Everything in the listing below except the pictures should be reproduced exactly.

*** Given information ***

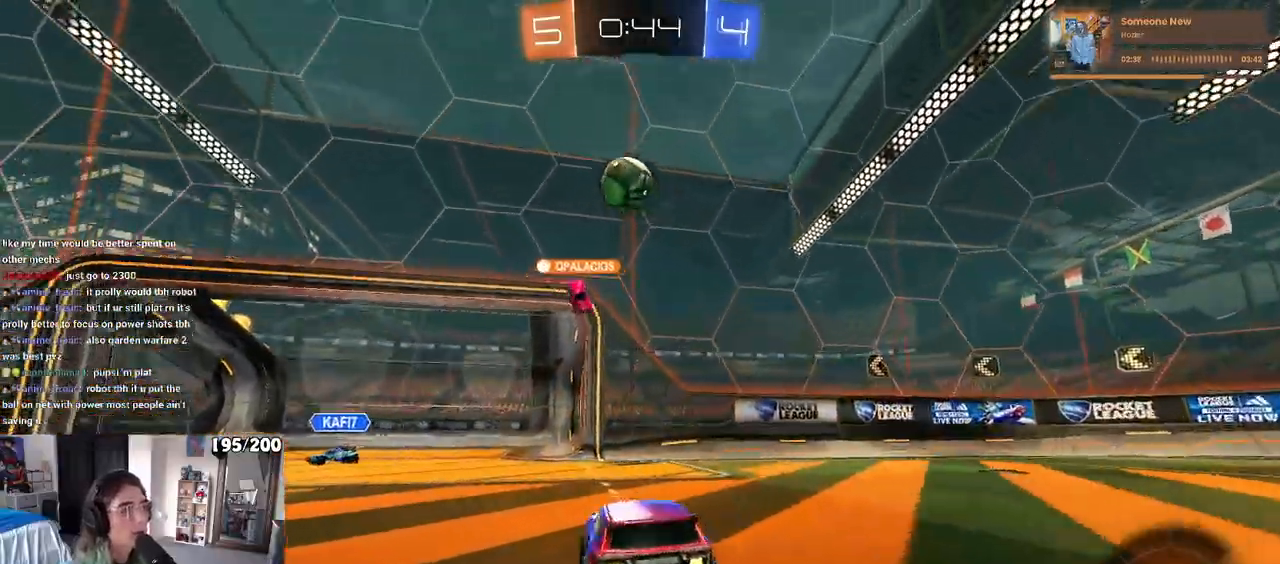
{"buttons": ["R2"], "left_stick": "left", "right_stick": "center", "events": [[117, "left_stick", "center"], [417, "left_stick", "left"]]}
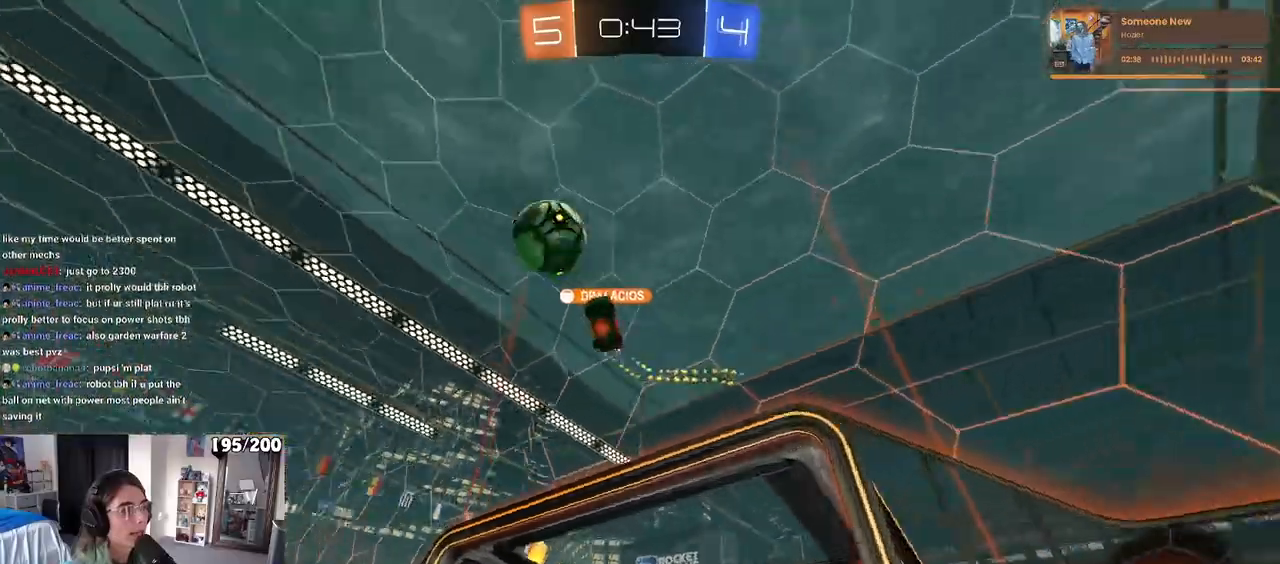
{"buttons": ["R2"], "left_stick": "left", "right_stick": "center", "events": [[400, "SQUARE", "down"], [483, "SQUARE", "up"]]}
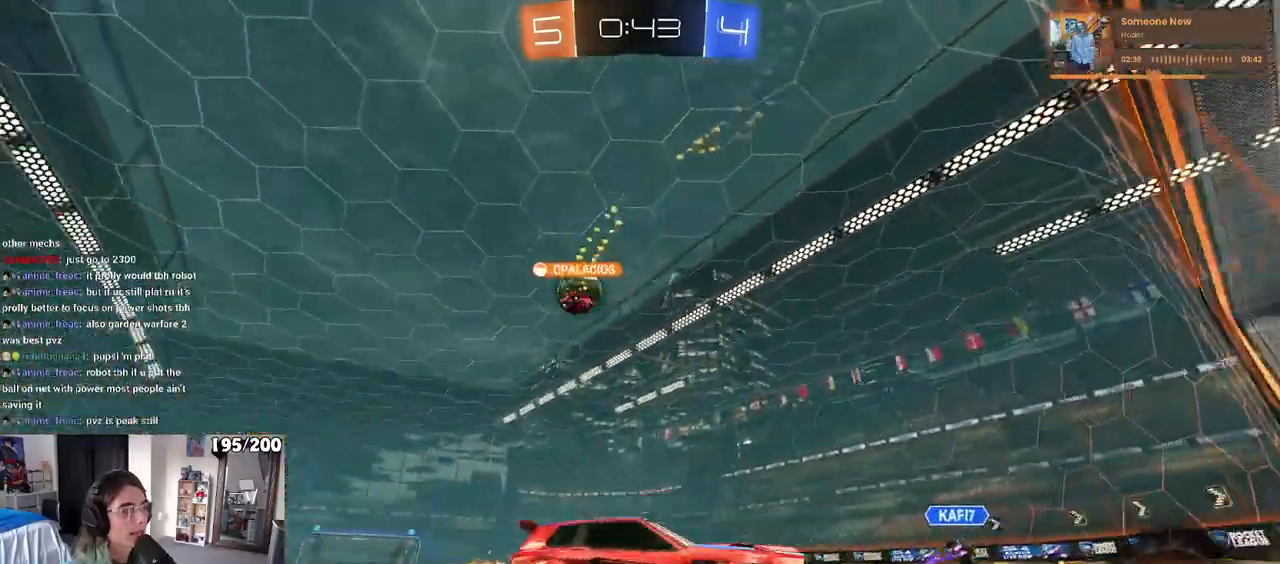
{"buttons": ["R2"], "left_stick": "left", "right_stick": "center", "events": []}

***

> _Finished task_:
{"buttons": ["R2"], "left_stick": "left", "right_stick": "center", "events": [[117, "left_stick", "center"], [417, "left_stick", "left"]]}
{"buttons": ["R2"], "left_stick": "left", "right_stick": "center", "events": [[400, "SQUARE", "down"], [483, "SQUARE", "up"]]}
{"buttons": ["R2"], "left_stick": "left", "right_stick": "center", "events": []}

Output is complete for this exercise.